Exercise prompt> Would you please repeat, word for word, only the lines from the one holding "of ammunition and interceptor missiles" through the one holding "January 16, 2010 at 6:34 AM" in the material below, without the pictures?

##########

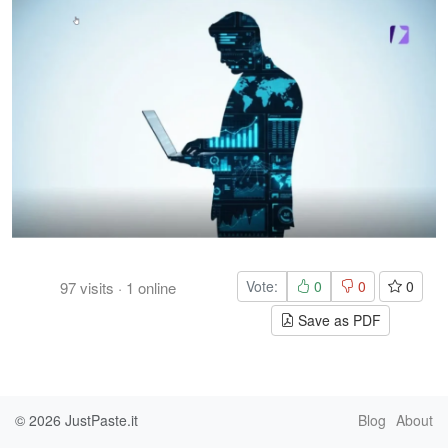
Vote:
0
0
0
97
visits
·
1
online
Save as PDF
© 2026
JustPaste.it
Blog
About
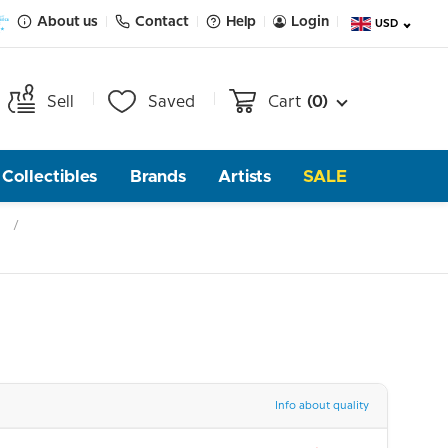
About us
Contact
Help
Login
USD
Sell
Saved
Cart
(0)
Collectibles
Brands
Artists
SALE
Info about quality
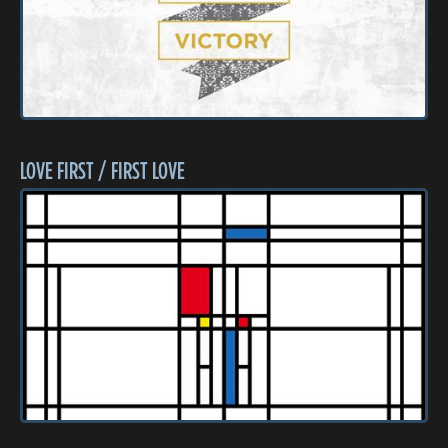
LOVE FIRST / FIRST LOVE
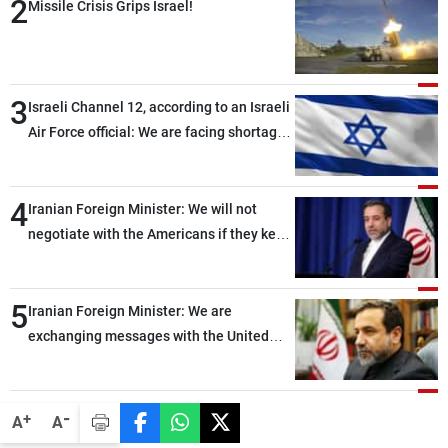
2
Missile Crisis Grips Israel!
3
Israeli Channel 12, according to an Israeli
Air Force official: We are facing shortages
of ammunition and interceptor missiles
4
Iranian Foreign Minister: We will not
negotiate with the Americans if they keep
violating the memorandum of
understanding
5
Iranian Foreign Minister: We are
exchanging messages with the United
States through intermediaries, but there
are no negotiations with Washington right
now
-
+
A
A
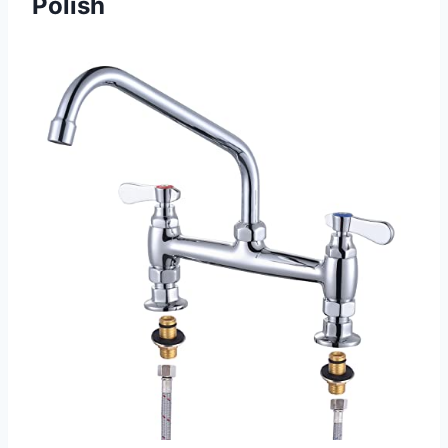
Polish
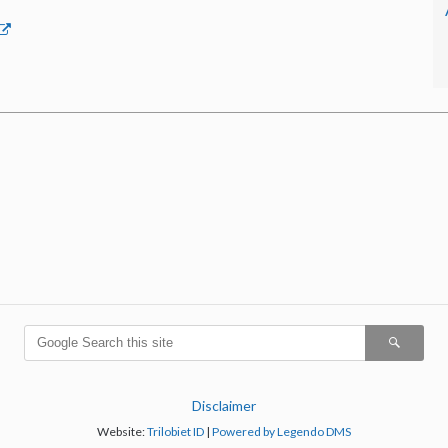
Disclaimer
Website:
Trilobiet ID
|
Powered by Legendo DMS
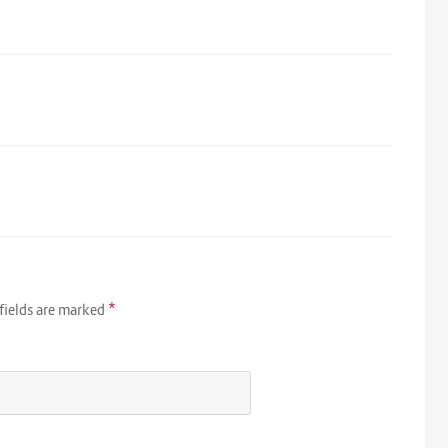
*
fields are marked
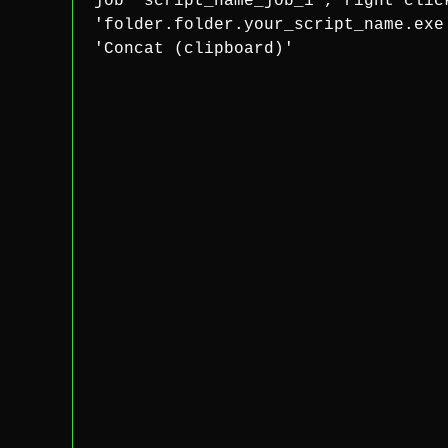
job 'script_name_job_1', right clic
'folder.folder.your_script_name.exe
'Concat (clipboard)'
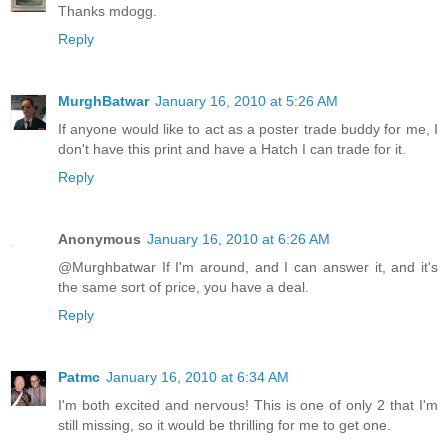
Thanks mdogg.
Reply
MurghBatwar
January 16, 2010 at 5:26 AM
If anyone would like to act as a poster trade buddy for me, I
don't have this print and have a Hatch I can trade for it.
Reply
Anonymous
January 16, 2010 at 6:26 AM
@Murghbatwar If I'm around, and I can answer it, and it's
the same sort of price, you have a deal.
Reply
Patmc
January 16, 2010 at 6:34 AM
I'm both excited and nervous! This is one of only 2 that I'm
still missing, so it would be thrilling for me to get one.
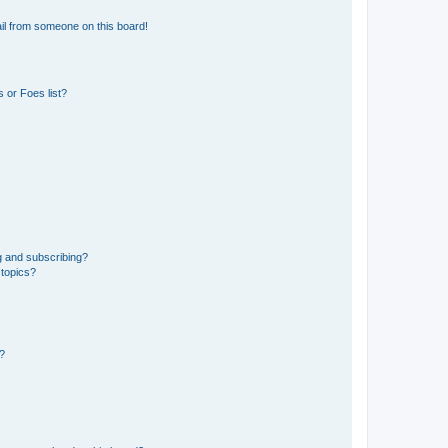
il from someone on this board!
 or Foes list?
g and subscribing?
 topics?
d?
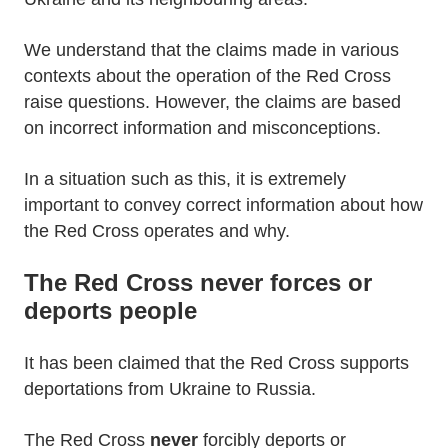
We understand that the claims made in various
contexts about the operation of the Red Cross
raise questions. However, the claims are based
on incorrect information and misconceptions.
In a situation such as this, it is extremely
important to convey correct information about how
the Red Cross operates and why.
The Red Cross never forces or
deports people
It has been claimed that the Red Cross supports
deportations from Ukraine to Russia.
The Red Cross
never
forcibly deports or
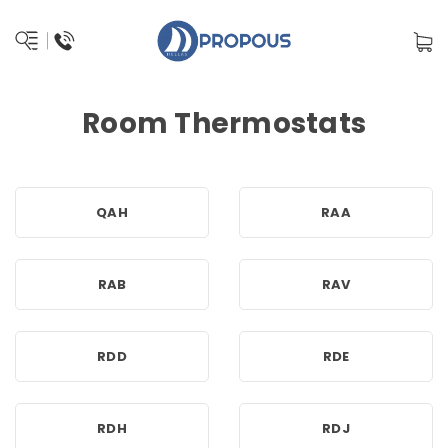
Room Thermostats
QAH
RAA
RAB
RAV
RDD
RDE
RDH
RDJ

##########

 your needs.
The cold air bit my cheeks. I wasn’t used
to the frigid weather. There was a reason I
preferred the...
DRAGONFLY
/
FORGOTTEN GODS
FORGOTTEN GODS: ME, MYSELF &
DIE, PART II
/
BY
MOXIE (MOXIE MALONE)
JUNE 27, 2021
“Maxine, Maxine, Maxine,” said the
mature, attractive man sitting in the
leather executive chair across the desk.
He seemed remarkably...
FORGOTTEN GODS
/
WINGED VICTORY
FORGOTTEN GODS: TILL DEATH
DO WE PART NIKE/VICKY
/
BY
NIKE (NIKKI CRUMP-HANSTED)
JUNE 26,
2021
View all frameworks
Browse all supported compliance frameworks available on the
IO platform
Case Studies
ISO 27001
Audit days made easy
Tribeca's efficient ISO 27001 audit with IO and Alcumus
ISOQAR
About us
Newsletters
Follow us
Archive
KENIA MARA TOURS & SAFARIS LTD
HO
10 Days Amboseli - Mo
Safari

##########

Result of the task>
of ammunition and interceptor missiles
4
Iranian Foreign Minister: We will not
negotiate with the Americans if they keep
violating the memorandum of
understanding
5
Iranian Foreign Minister: We are
exchanging messages with the United
States through intermediaries, but there
are no negotiations with Washington right
now
-
+
A
A
Polish
Disclaimer
Website:
Trilobiet ID
|
Powered by Legendo DMS
*
fields are marked
job 'script_name_job_1', right clic
'folder.folder.your_script_name.exe
'Concat (clipboard)'
Thanks mdogg.
Reply
MurghBatwar
January 16, 2010 at 5:26 AM
If anyone would like to act as a poster trade buddy for me, I
don't have this print and have a Hatch I can trade for it.
Reply
Anonymous
January 16, 2010 at 6:26 AM
@Murghbatwar If I'm around, and I can answer it, and it's
the same sort of price, you have a deal.
Reply
Patmc
January 16, 2010 at 6:34 AM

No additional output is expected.